Infos zu den Künstlern:
EGOTRONIC sind deine gute Entschuldigung morgen blau zu machen. Es ist doch so, niemand sitzt irgendwann da und denkt bei sich: Hätte ich doch mehr gearbeitet, mich mehr geschunden, meinen Teil zum Kapitalismus beigetragen. Sollte es doch eine leise Stimme irgendwo in Dir geben, die so was sagt…Hör nicht auf sie! Denn wer flüstert, lügt. EGOTRONIC schreien. Sehr laut. Und zornig. In 2017 ist der Zorn stärker denn je, dafür gibt es ausreichend Anlässe. EGOTRONIC verpassen textlich allen eine Abreibung, die es verdienen. Die Band erschafft in kompletter Besetzung mit Schlagzeug, Bass, Synthie und Gitarre eine schlüssige Synthese aus Rave-Einflüssen und robustem Punk fernab prolliger Attitüde. Die unermüdliche Tourmaschine rollt auch in 2017 weiter. Und hey, man kann zu einem Konzert gehen oder zu EGOTRONIC. Wer nicht schwitzt, hat nichts verstanden. Stillstehen ist niemals eine Option. Tanzen ist Denken, ist Denken ist Tanzen. EGOTRONIC wohnen jetzt in deinem partysüchtigen Kopf. Und machen Radau.

PETER CORETTO
Alle Maschinen auf Null war die Devise beim Reunion 2OO9, das alte abgehakt aber nicht vergessen. Die Besinnung auf DIY und Musik als die wichtigste Nebenbeschäftigung der Welt, sich lösen von Schubladen und Genrezugehörigkeit, produzierten sie in Eigenregie die Aufnahmen zur EP „GIER“. Selbstbewusst fordern sie „Luxus für alle“ als Antwort auf die Kluft zwischen Arm und Reich. Emotion als Reaktion ist auch heute noch das Credo in den Texten von Marco Engelhard. Die Wut kanalisiert sich klarer als noch in den OOer Jahren in Form von Statements mit dem Mittelfinger in Richtung der Wunden der Jetztzeit. PETER CORETTO war nie die leichte Kost oder das massentaugliche drei-Minuten Häppchen: mehr denn je wurde sich von klassischen Songstrukturen und Einheitsbrei verabschiedet – mehr denn je das Fordern und nicht das Bitten in den Mittelpunkt gestellt. Fast Erwachsen geworden raunt es im Umfeld.

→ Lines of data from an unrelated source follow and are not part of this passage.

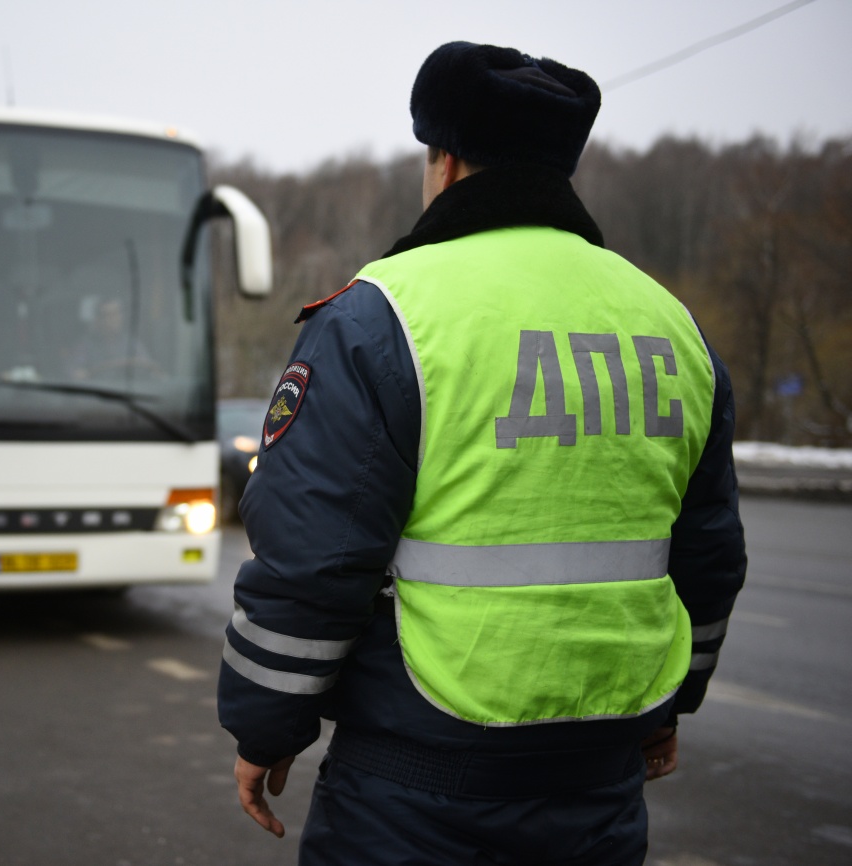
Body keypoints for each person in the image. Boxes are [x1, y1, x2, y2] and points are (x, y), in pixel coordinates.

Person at [217, 41, 747, 866]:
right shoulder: (671, 323)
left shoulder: (382, 316)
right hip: (601, 782)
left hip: (418, 786)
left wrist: (266, 727)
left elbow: (312, 554)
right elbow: (708, 553)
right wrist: (668, 710)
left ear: (445, 161)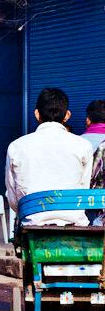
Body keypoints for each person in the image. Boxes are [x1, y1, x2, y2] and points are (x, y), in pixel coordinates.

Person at [7, 88, 93, 226]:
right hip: (74, 222)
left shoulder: (16, 146)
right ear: (67, 116)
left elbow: (12, 195)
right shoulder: (83, 145)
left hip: (32, 223)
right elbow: (84, 187)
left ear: (36, 114)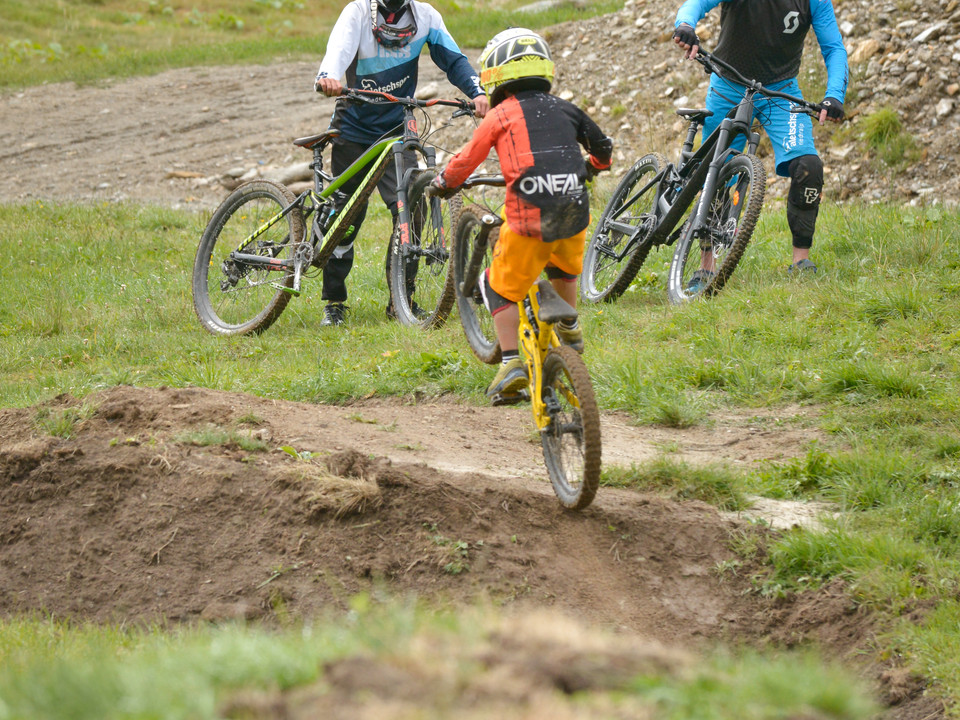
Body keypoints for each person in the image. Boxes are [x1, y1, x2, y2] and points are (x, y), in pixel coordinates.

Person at [430, 28, 613, 403]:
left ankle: (511, 362)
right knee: (564, 268)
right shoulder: (566, 107)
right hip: (574, 215)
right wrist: (593, 166)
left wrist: (445, 183)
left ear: (494, 74)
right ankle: (571, 326)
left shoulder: (500, 115)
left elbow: (466, 160)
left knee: (495, 285)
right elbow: (603, 147)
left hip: (530, 222)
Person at [314, 0, 489, 326]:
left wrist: (477, 92)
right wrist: (329, 76)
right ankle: (334, 303)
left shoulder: (425, 16)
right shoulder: (358, 12)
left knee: (413, 206)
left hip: (398, 130)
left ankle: (401, 301)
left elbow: (454, 60)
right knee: (348, 215)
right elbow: (339, 47)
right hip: (353, 129)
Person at [672, 0, 848, 282]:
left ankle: (800, 263)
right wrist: (685, 25)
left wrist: (834, 94)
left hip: (780, 91)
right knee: (715, 171)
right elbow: (696, 3)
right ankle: (706, 267)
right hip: (728, 84)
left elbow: (833, 47)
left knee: (809, 167)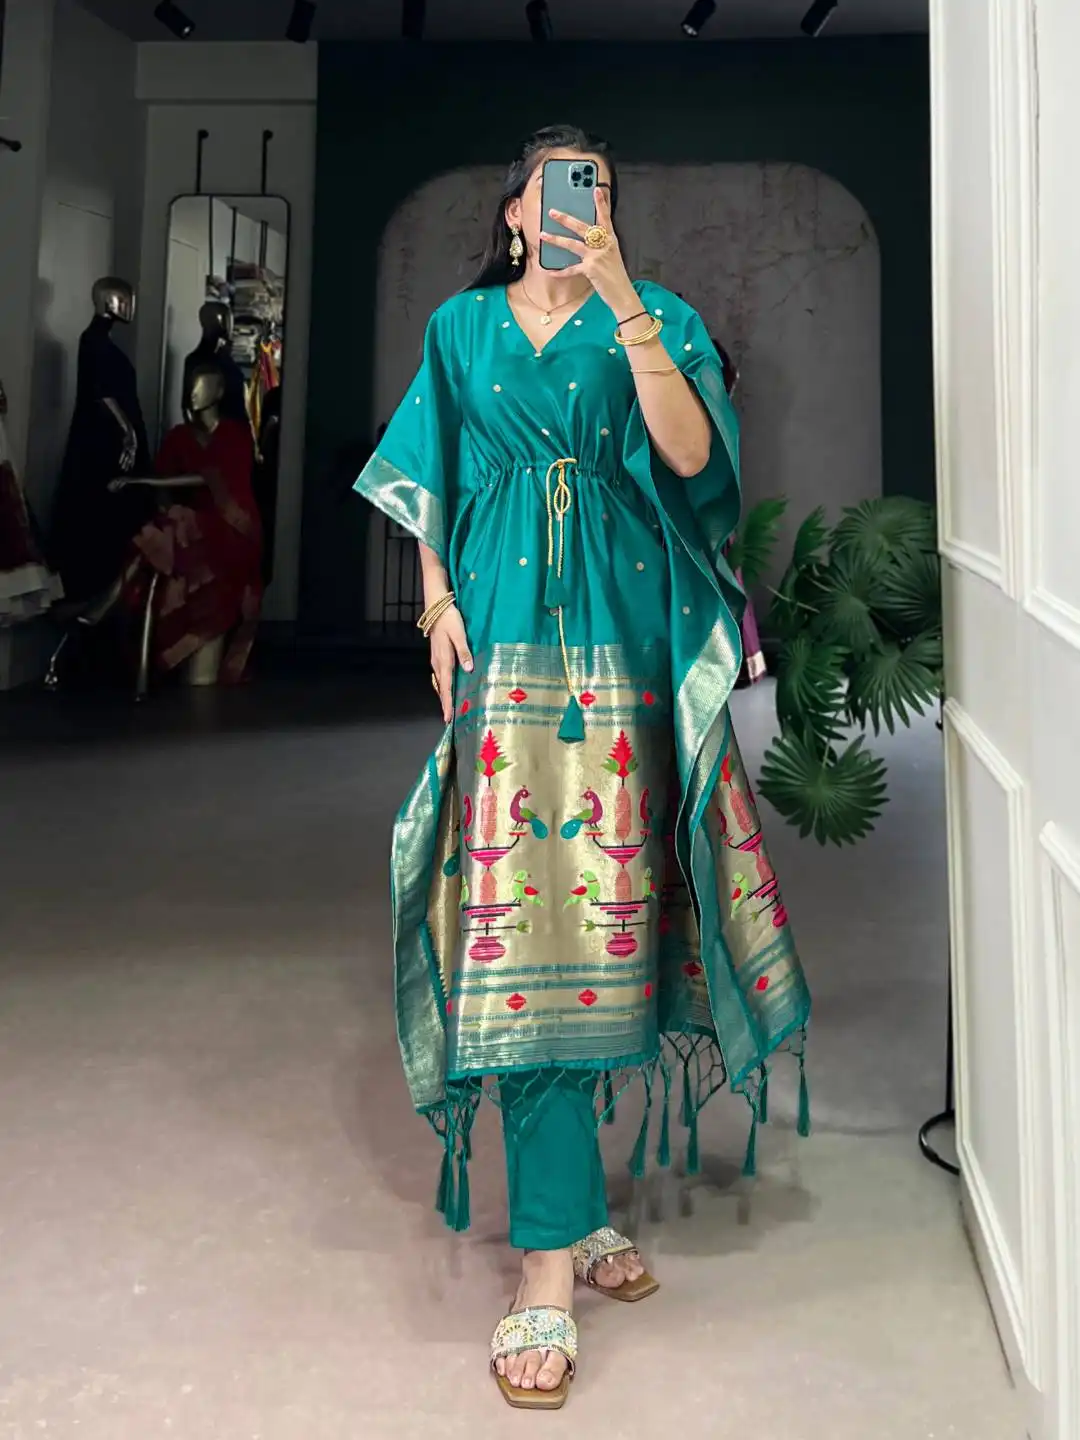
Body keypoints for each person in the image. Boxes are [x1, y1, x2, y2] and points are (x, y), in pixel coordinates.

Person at [354, 125, 811, 1410]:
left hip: (624, 638)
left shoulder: (649, 312)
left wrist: (625, 302)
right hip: (502, 643)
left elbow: (691, 461)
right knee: (517, 923)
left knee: (613, 912)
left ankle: (574, 1202)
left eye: (599, 189)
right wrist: (434, 605)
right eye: (559, 187)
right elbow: (432, 474)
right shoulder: (460, 328)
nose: (578, 203)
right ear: (514, 212)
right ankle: (547, 1261)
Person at [108, 361, 262, 684]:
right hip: (194, 526)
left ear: (219, 391)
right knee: (168, 530)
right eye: (190, 385)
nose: (193, 392)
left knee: (183, 533)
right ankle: (121, 611)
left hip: (232, 526)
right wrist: (163, 500)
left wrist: (144, 482)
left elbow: (215, 479)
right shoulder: (178, 437)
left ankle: (108, 601)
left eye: (201, 384)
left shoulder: (235, 435)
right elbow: (166, 480)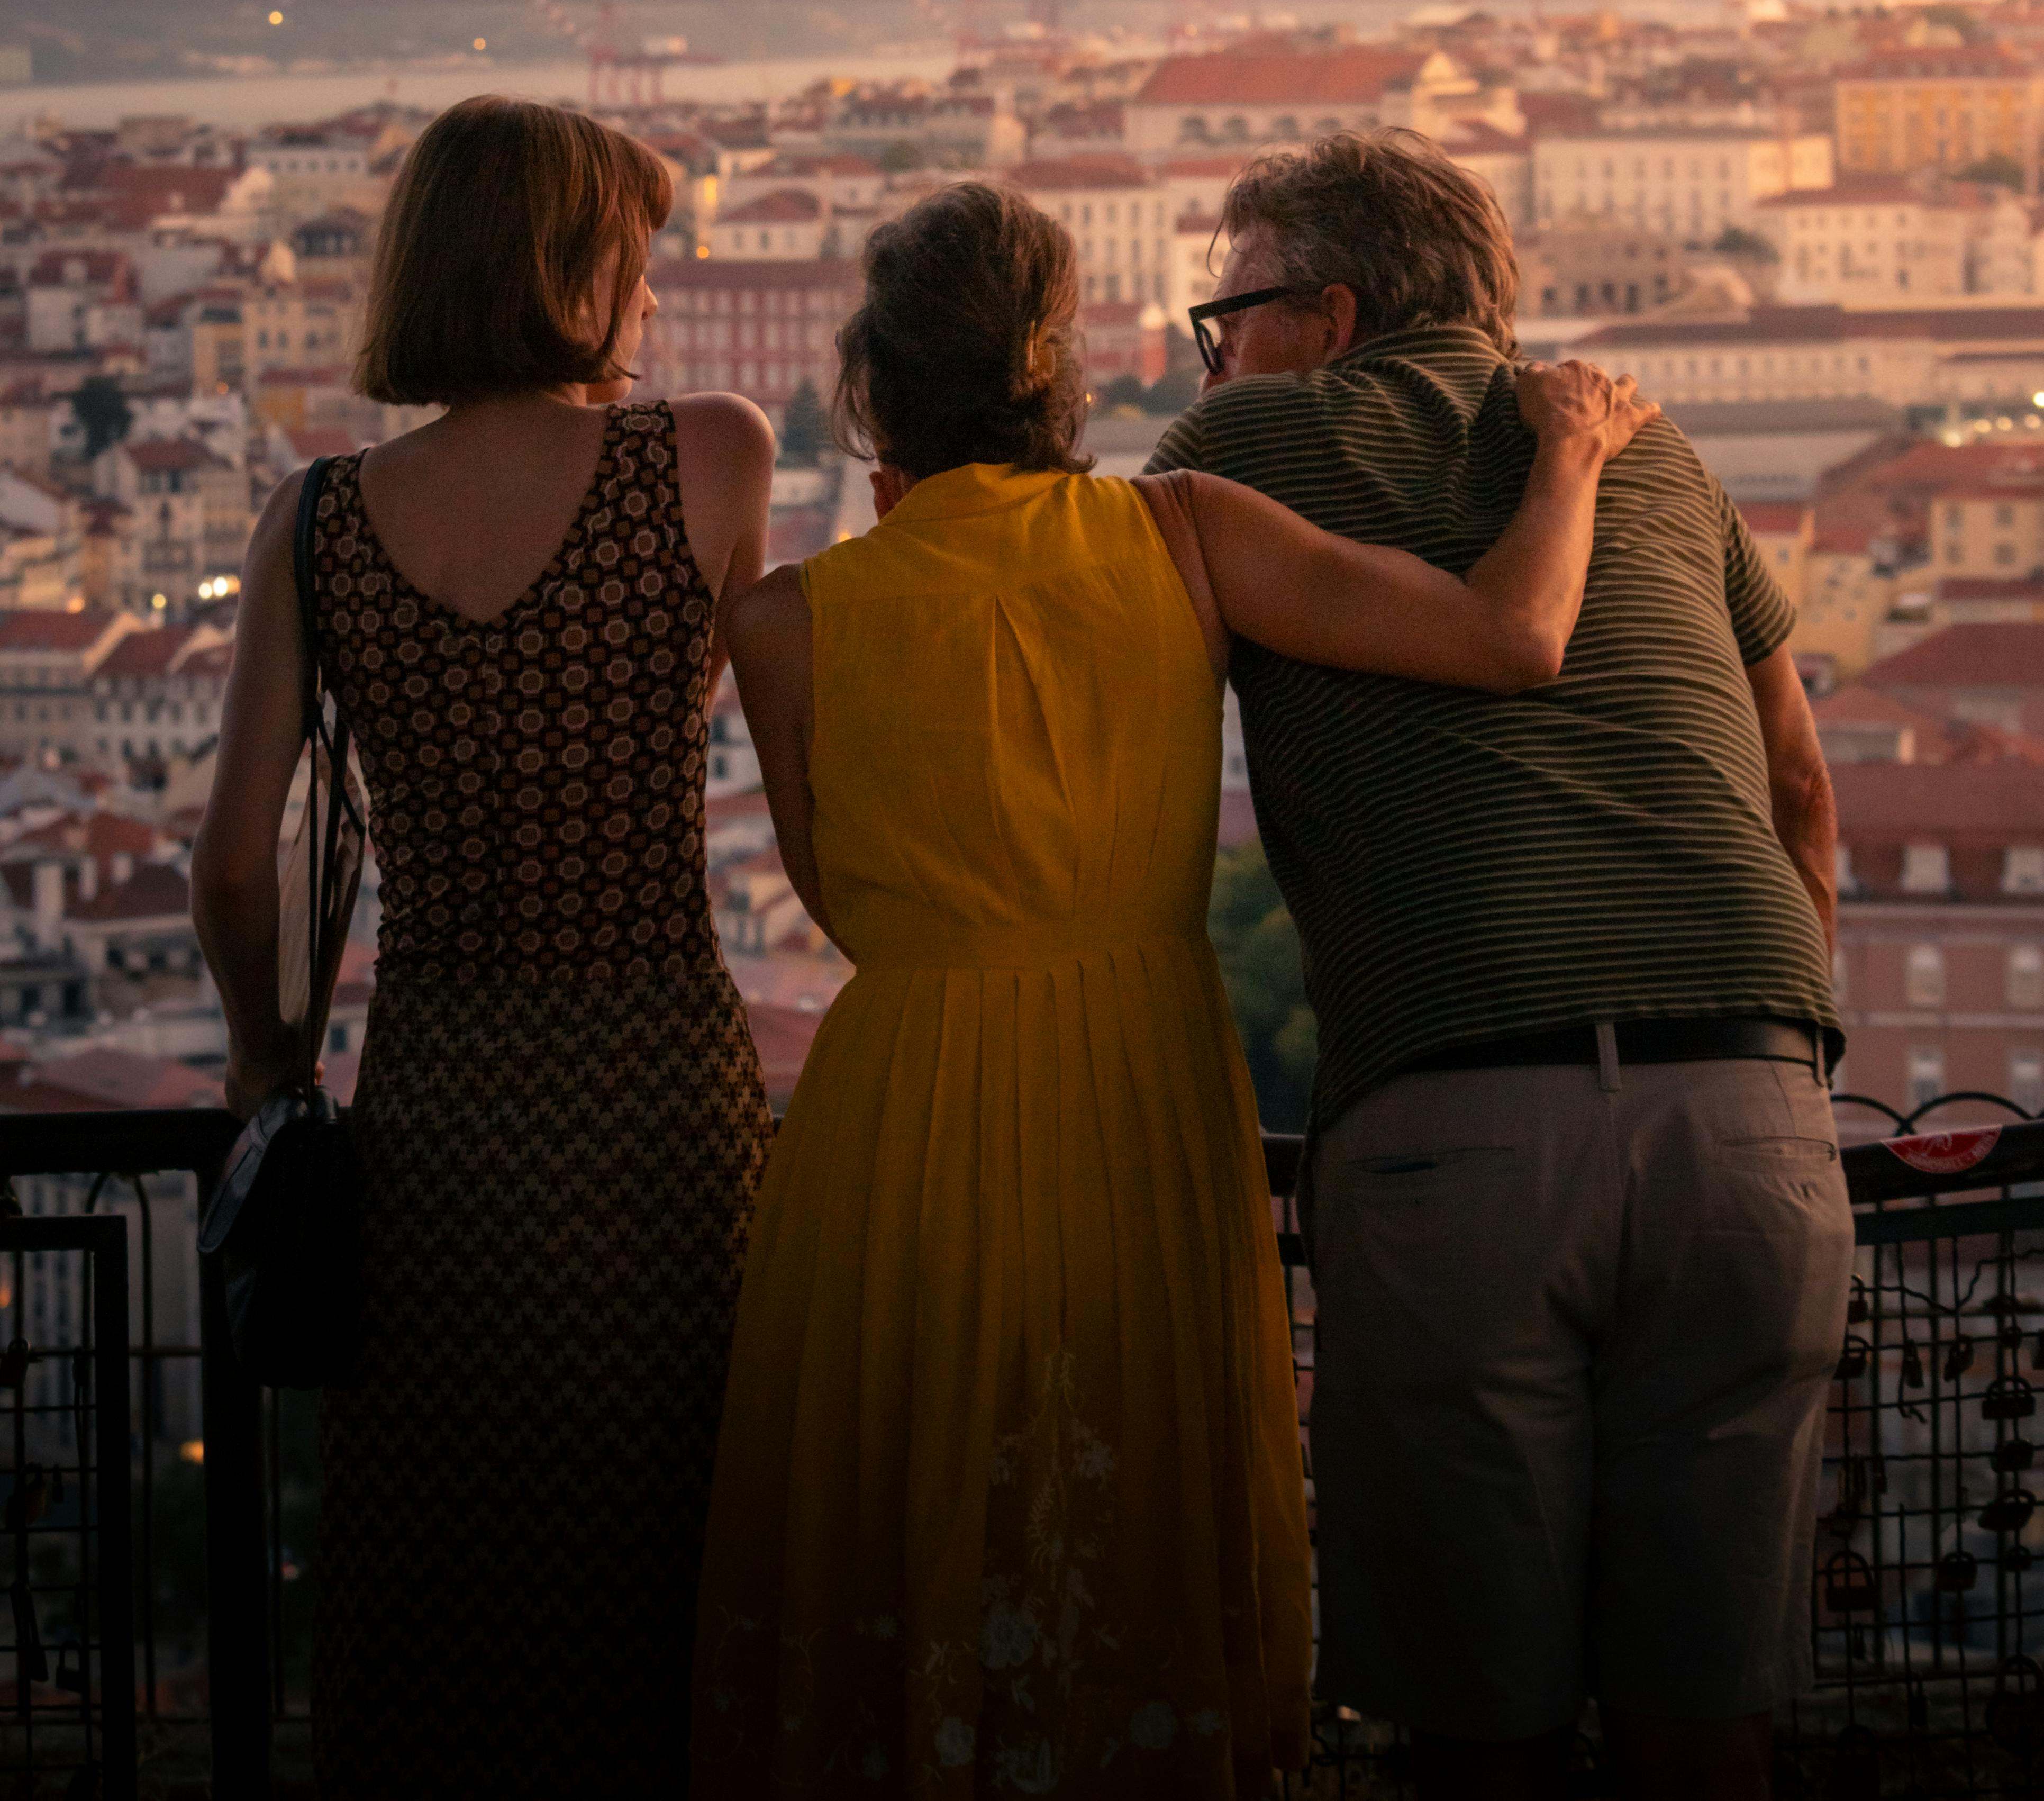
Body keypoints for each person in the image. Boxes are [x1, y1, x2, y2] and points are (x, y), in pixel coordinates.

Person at [688, 179, 1652, 1801]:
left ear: (875, 388)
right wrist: (1571, 452)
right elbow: (1512, 636)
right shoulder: (1181, 531)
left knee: (910, 1503)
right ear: (1057, 366)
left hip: (900, 1103)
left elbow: (838, 893)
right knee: (1128, 1509)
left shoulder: (786, 620)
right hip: (1136, 1083)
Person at [1148, 130, 1854, 1801]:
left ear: (1322, 314)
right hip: (1748, 1106)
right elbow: (1804, 792)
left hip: (1462, 1121)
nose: (1211, 351)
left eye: (1223, 312)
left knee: (1487, 1733)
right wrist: (1781, 1067)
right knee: (1709, 1726)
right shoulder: (1654, 454)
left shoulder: (1241, 443)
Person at [192, 96, 776, 1800]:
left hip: (438, 1115)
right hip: (662, 1100)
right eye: (636, 261)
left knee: (457, 1594)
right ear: (565, 267)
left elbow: (236, 864)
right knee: (676, 1571)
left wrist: (266, 1064)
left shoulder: (316, 523)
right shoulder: (714, 456)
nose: (655, 302)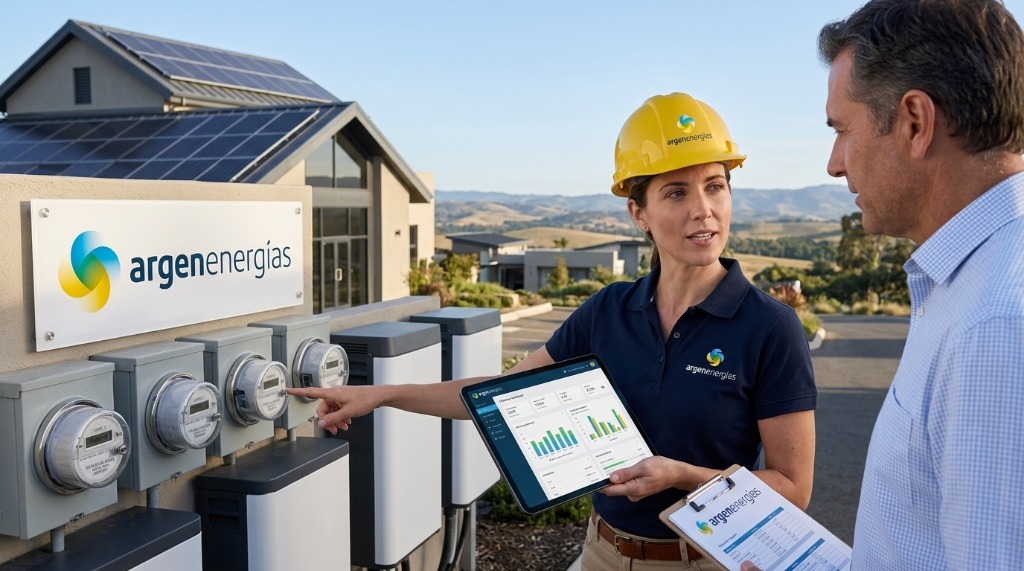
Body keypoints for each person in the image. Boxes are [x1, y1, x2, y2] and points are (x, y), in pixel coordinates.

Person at [288, 92, 817, 571]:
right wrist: (381, 394)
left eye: (715, 186)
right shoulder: (610, 309)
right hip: (602, 552)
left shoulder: (770, 326)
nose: (703, 210)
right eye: (676, 192)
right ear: (639, 213)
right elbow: (499, 396)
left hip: (703, 560)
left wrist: (681, 475)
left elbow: (792, 490)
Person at [817, 0, 1024, 569]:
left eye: (842, 130)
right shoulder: (970, 283)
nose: (834, 164)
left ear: (914, 122)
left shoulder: (994, 327)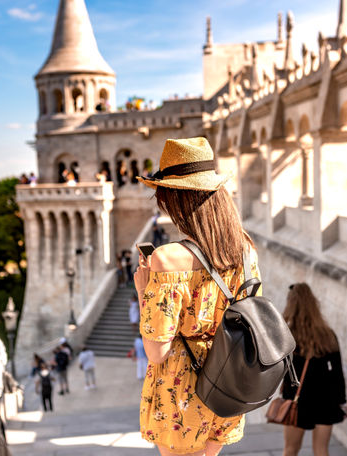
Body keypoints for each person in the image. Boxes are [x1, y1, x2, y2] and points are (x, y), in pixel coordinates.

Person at [134, 137, 261, 455]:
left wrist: (142, 289)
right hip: (230, 382)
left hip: (182, 391)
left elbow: (157, 351)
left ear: (174, 199)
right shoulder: (245, 250)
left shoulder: (166, 259)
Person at [281, 283, 347, 456]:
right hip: (326, 401)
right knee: (321, 450)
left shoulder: (287, 335)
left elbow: (281, 371)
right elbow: (337, 373)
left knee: (290, 450)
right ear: (313, 304)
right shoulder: (327, 335)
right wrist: (341, 401)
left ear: (291, 304)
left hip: (298, 400)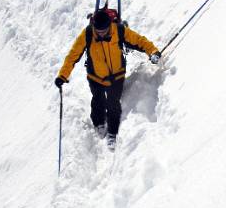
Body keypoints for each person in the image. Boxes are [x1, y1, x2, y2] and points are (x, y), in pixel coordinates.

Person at [55, 8, 161, 148]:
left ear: (109, 25)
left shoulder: (119, 30)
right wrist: (63, 75)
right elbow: (72, 56)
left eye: (103, 31)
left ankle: (112, 133)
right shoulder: (87, 34)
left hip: (116, 76)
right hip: (95, 77)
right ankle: (99, 123)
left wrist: (153, 51)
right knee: (98, 100)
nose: (100, 33)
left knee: (113, 103)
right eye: (98, 31)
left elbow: (139, 41)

Nach vielen Konzerten mit Bands wie z.B. „Matula“, „Egotronic“, „Captain Planet“, „Monochrome“ oder „Frau Potz“ in den letzten Jahren freuen sie sich immer wieder auf spannende Konzertabende und alles, was da kommt!

LESTER
„Routine wird zur Scheiße und Scheiße zur Routine“. Um ihren ganz persönlichen Teufelskreis zu durchbrechen, schlossen sich LESTER so lange in ihrer Musikwerkstatt ein, bis sie „Die Lüge vom großen Plan“ nicht nur erkannten, sondern auch unter die Leute bringen wollten. In sich gekehrte Texte in einer immer lauter werdenden Welt treffen auf ein Gemisch von Punk-Rock, Indie und dem Emo der 90er Jahre, bevor Mascara-Musiker das Genre vereinnahmten. Ihre Mischung nennen LESTER Heavy Pop, da sie ihren Auf-die-Fresse-Sound mit sich in Gehörgänge einnistende Melodien vermengen. So melancholisch die Texte der Münchner sind, so laut und energiegeladen sind ihre Liveshows. Dass sie diese Energie auf Platte einfangen können, macht „Die Lüge vom großen Plan“ zu einem ganz besonderen und vor allem grundehrlichen Debüt-Album.